Source>
▼

With Corea's liquid electric piano lines leading the way, and augmented by atmospheric vocalist Flora Purim and husband Airto Moreira, bassist Stanley Clarke and horn/reeds player Joe Farrell, this quintet spun the elegiac webs of forward motion that lay at the core of RETURN TO FOREVER. The sumptuous title track is 12 minutes of spidery basslines, wordless chanting, floating piano clusters and light-as-air percussion. They close with the epic-length improv session "Sometime Ago--La Fiesta", where Corea works Airto's crisscrossing percussive patterns into amaze of carnivalesque keyboards and rippling bass, a fiery excursion into both the urban jungle and the lush Brazilian hinterland.


Customer Reviews

Fantastic5
This album has hardly left my CD player since I bought it - that was almost a month ago! This is a totally brilliant album that seems to have been quite overlooked. Corea's piano playing is sublime - he's got a very melodic style (rather like Keith Jarrett) and excellent improvisation skills. He reads the music and the other band members very well and the overall effect is of seamless playing by the the whole band. Having said that, Stan Clarke's bass is also excellent and the rest of the band really fits together.

I suppose this is classed as Jazz-rock but it's a million miles from say Bitch's Brew - far more structured and chilled out. Just buy it and make your own opinion up. Anyone with more than a passing interest in music of that style will appreciate it. I think it's great!

▲

Supplied material>
▼

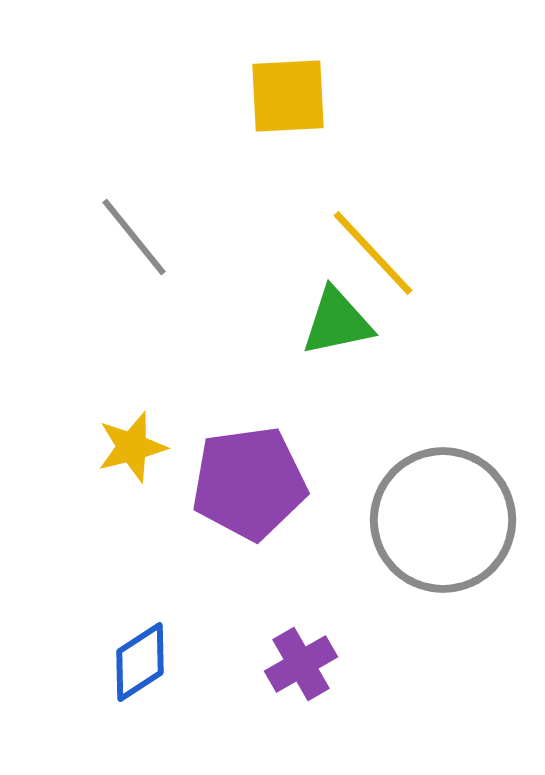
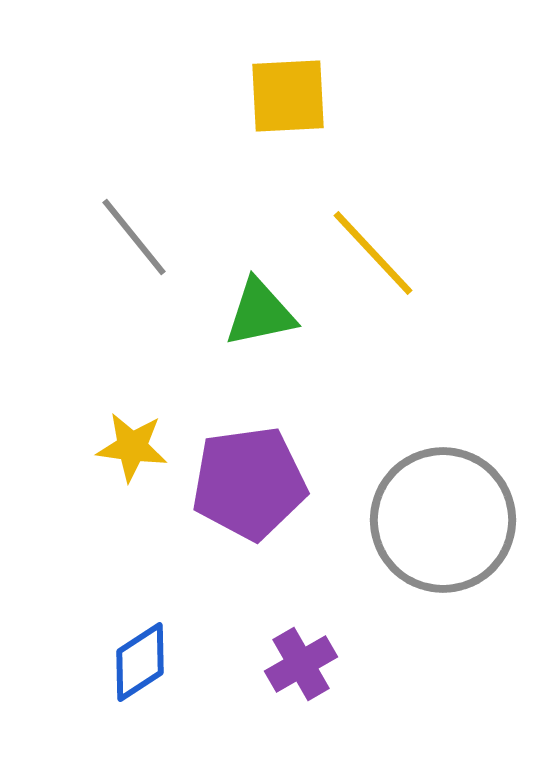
green triangle: moved 77 px left, 9 px up
yellow star: rotated 22 degrees clockwise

▲

What to work on>
A. In the album review, how long is the title track?
B. Please continue the album review after its last sentence.
The lines are separate material from the album review.

Results of the exercise>
A. 12 minutes

B.
Not too good for all of us3
With great expectations I got this album. I'd never heard or read a bad review of it, I knew the musicians who'd played on it and loved most of their work. This was supposed to be an album that one couldn't help but love or admire. But its failed to ever really excite me.
There are interesting moments on the album, such as the climatic points of "Return to Forever", but the music also has a sickly sweet character to it. While this album is supposed to be making waves, the sound often masks what the musicians are actually doing in terms of breaking new ground. This is particularly shown in the 'Playful' "What game shall we play today". Perhaps I'm more of a fan of the harsh sounds that other fusion bands create like in Weather Reports "Mysterious Traveller", but the sounds in this album seem very plain.
Technically the album holds much weight as is to be expected, the songs are well crafted and the music itself is by no means bad. But, be warned, the album was not what I expected and as a result I continue to be dissappointed.

I am disappointed1
I am a classical music lover.

From view of the classical music fan, I think that present jazz is sluggish. I think I have a glimpse of the cause and reason for the depression of jazz music today through "Chick Corea - Return to Forever".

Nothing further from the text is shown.